Question

If x is real, find the maximum and minimum values of $\frac{x^2+14x+9}{x^2+2x+3}$.
(b) Prove that for any real values of x the expression $\frac{x+a}{x^2+bx+c^2}$ will have any value if $b^2>4c^2$ and $a^2+c^2<ab$.

Answer 1

(a) Let $\frac{x^2+14x+9}{x^2+2x+3}=y$

$\therefore$ $x^2(1-y)+2x(7-y)+3(3-y)=0$........(1)

For real values of x, $B^2-4AC$ of (1) should be $\ge 0$

$\therefore$ $4{(7-y)}^2-12(1-y)(3-y)\ge 0$

or $(40-14y+y^2)-3(3-4y+y^2)\ge 0$

or $-2y^2-2y+40\ge 0$

or $-2(y^2+y-20)\ge 0$

or $(y+5)(y-4)$ is $\le 0$

or $[y-(-5\left)\right](y-4)$ is $-ive$.

By $\S 5$ y should lie between $-5$ and $4$.

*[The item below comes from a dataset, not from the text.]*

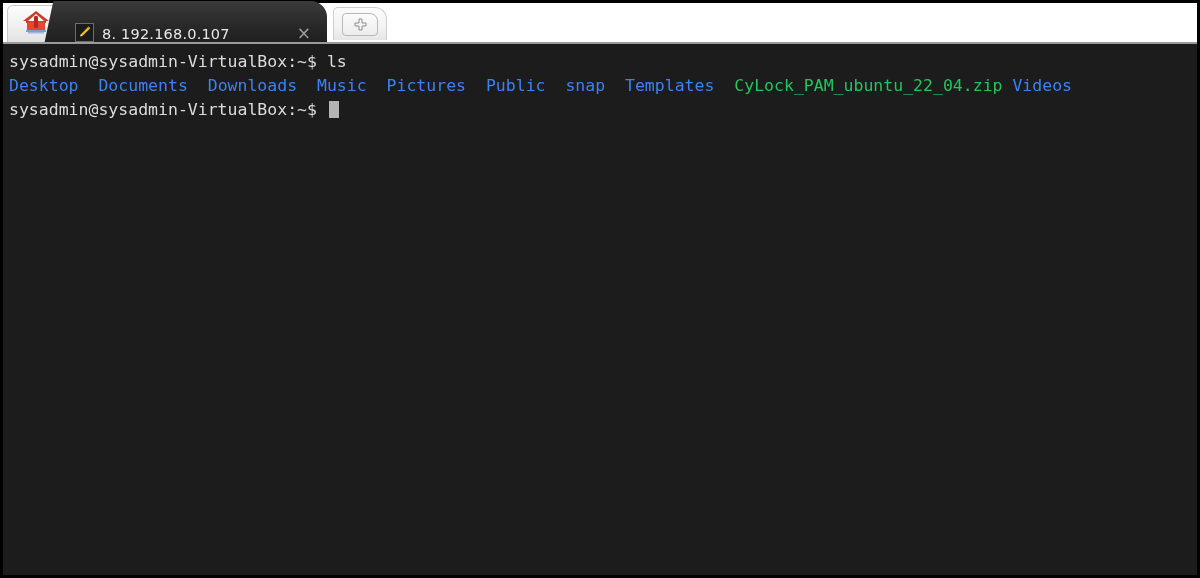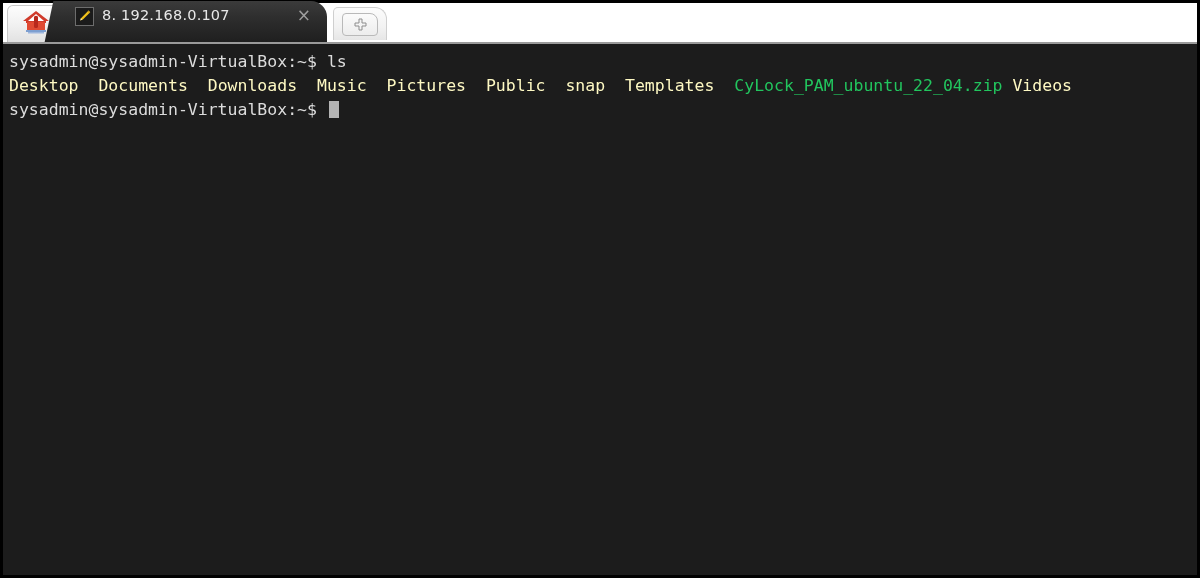"8. 192.168.0.107" .tab-active { align-items: flex-start -> flex-end }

Therefore the maximum value is $4$ and minimum is $-5$.

(b) $y=\frac{x+a}{x^2+bx+c^2}$

$\therefore$ $y{x}^2+x(by-1)+(c^{2}y-a)=0$

Since x is real $\therefore \Delta \ge 0$

$\therefore$ ${(by-1)}^2-4y(c^{2}y-a)\ge 0$

or $y^2(b^2-4c^2)+2y(2a-b)+1=+ive$.........(1)

The sign of a quadratic expression is same as of its first terms i.e. of $b^2-4c^2$ provided its discriminant $D$ is $-ive$

or $4{(2a-b)}^2-4(b^2-4c^2)=-ive$

or $16(a^2+c^2-ab)=-ive$ or $a^2+c^2<ab$

Hence the sign of expression (1) is same as of $b^2-4c^2$ i.e. $+ive$. Hence y will have any value.